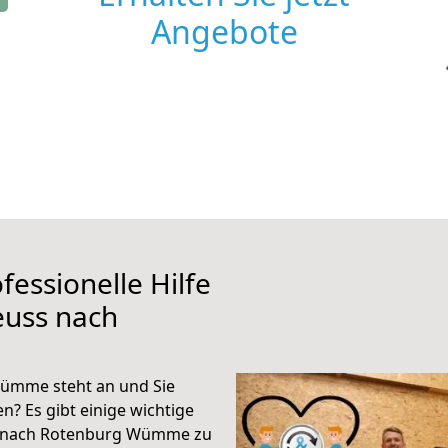
Angebote
fessionelle Hilfe
euss nach
ümme steht an und Sie
n? Es gibt einige wichtige
s nach Rotenburg Wümme zu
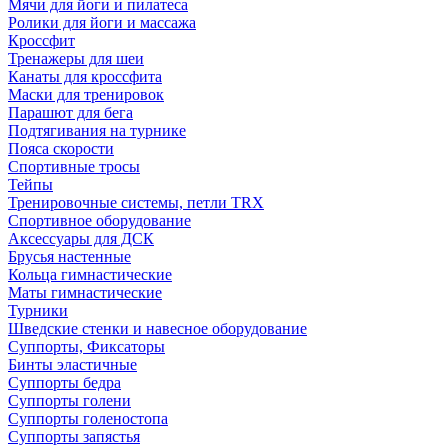
Мячи для йоги и пилатеса
Ролики для йоги и массажа
Кроссфит
Тренажеры для шеи
Канаты для кроссфита
Маски для тренировок
Парашют для бега
Подтягивания на турнике
Пояса скорости
Спортивные тросы
Тейпы
Тренировочные системы, петли TRX
Спортивное оборудование
Аксессуары для ДСК
Брусья настенные
Кольца гимнастические
Маты гимнастические
Турники
Шведские стенки и навесное оборудование
Суппорты, Фиксаторы
Бинты эластичные
Суппорты бедра
Суппорты голени
Суппорты голеностопа
Суппорты запястья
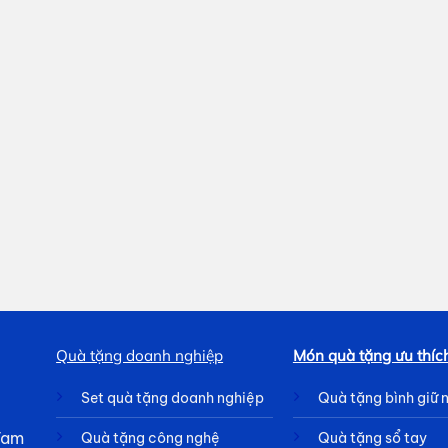
Quà tặng doanh nghiệp
Món quà tặng ưu thíc
Set quà tặng doanh nghiệp
Quà tặng bình giữ 
 Tam
Quà tặng công nghệ
Quà tặng sổ tay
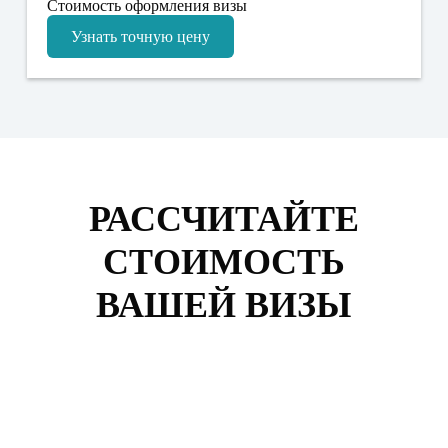
Стоимость оформления визы
Узнать точную цену
РАССЧИТАЙТЕ
СТОИМОСТЬ
ВАШЕЙ ВИЗЫ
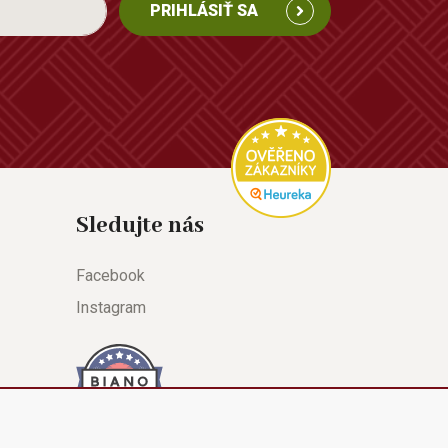
PRIHLÁSIŤ SA
Sledujte nás
Facebook
Instagram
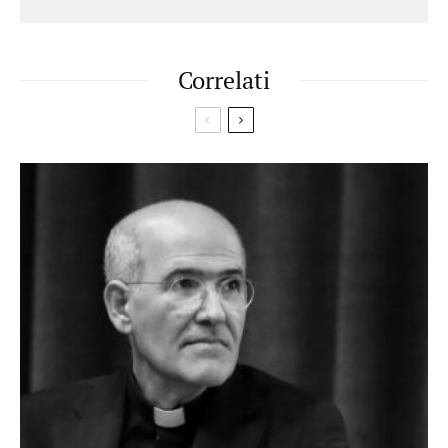
Correlati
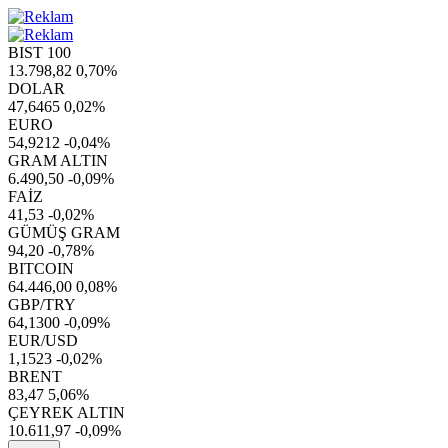
BIST 100
13.798,82
0,70%
DOLAR
47,6465
0,02%
EURO
54,9212
-0,04%
GRAM ALTIN
6.490,50
-0,09%
FAİZ
41,53
-0,02%
GÜMÜŞ GRAM
94,20
-0,78%
BITCOIN
64.446,00
0,08%
GBP/TRY
64,1300
-0,09%
EUR/USD
1,1523
-0,02%
BRENT
83,47
5,06%
ÇEYREK ALTIN
10.611,97
-0,09%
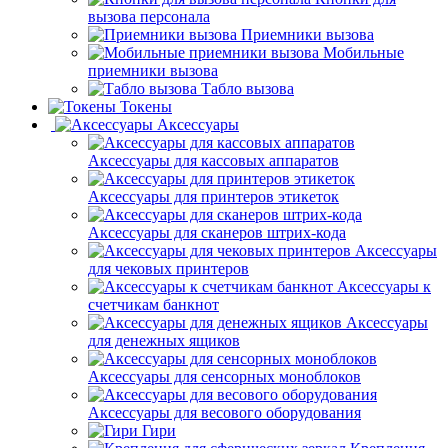
вызова персонала
Приемники вызова
Мобильные
приемники вызова
Табло вызова
Токены
Аксессуары
Аксессуары для кассовых аппаратов
Аксессуары для принтеров этикеток
Аксессуары для сканеров штрих-кода
Аксессуары
для чековых принтеров
Аксессуары к
счетчикам банкнот
Аксессуары
для денежных ящиков
Аксессуары для сенсорных моноблоков
Аксессуары для весового оборудования
Гири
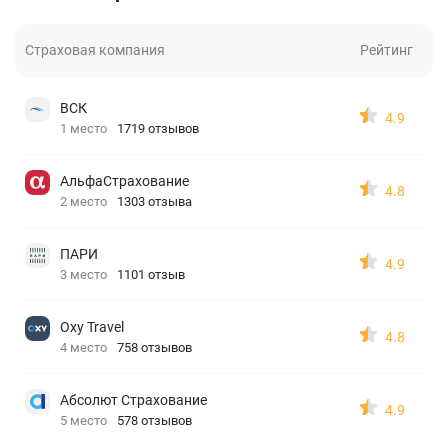
Страховая компания
Рейтинг
ВСК
4.9
1 место
1719 отзывов
АльфаСтрахование
4.8
2 место
1303 отзыва
ПАРИ
4.9
3 место
1101 отзыв
Oxy Travel
4.8
4 место
758 отзывов
Абсолют Страхование
4.9
5 место
578 отзывов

########################################

→ **WHAT IS EXPECTED**: Could you return every line of text in the data above, copied character for character and in the same order, with the pictures left out?

→ **ANSWER TO THIS EXERCISE**:
Angebote
fessionelle Hilfe
euss nach
ümme steht an und Sie
n? Es gibt einige wichtige
s nach Rotenburg Wümme zu
Мячи для йоги и пилатеса
Ролики для йоги и массажа
Кроссфит
Тренажеры для шеи
Канаты для кроссфита
Маски для тренировок
Парашют для бега
Подтягивания на турнике
Пояса скорости
Спортивные тросы
Тейпы
Тренировочные системы, петли TRX
Спортивное оборудование
Аксессуары для ДСК
Брусья настенные
Кольца гимнастические
Маты гимнастические
Турники
Шведские стенки и навесное оборудование
Суппорты, Фиксаторы
Бинты эластичные
Суппорты бедра
Суппорты голени
Суппорты голеностопа
Суппорты запястья
Quà tặng doanh nghiệp
Món quà tặng ưu thíc
Set quà tặng doanh nghiệp
Quà tặng bình giữ 
 Tam
Quà tặng công nghệ
Quà tặng sổ tay
Стоимость оформления визы
Узнать точную цену
РАССЧИТАЙТЕ
СТОИМОСТЬ
ВАШЕЙ ВИЗЫ
PRIHLÁSIŤ SA
Sledujte nás
Facebook
Instagram
Correlati
BIST 100
13.798,82
0,70%
DOLAR
47,6465
0,02%
EURO
54,9212
-0,04%
GRAM ALTIN
6.490,50
-0,09%
FAİZ
41,53
-0,02%
GÜMÜŞ GRAM
94,20
-0,78%
BITCOIN
64.446,00
0,08%
GBP/TRY
64,1300
-0,09%
EUR/USD
1,1523
-0,02%
BRENT
83,47
5,06%
ÇEYREK ALTIN
10.611,97
-0,09%
вызова персонала
Приемники вызова
Мобильные
приемники вызова
Табло вызова
Токены
Аксессуары
Аксессуары для кассовых аппаратов
Аксессуары для принтеров этикеток
Аксессуары для сканеров штрих-кода
Аксессуары
для чековых принтеров
Аксессуары к
счетчикам банкнот
Аксессуары
для денежных ящиков
Аксессуары для сенсорных моноблоков
Аксессуары для весового оборудования
Гири
Страховая компания
Рейтинг
ВСК
4.9
1 место
1719 отзывов
АльфаСтрахование
4.8
2 место
1303 отзыва
ПАРИ
4.9
3 место
1101 отзыв
Oxy Travel
4.8
4 место
758 отзывов
Абсолют Страхование
4.9
5 место
578 отзывов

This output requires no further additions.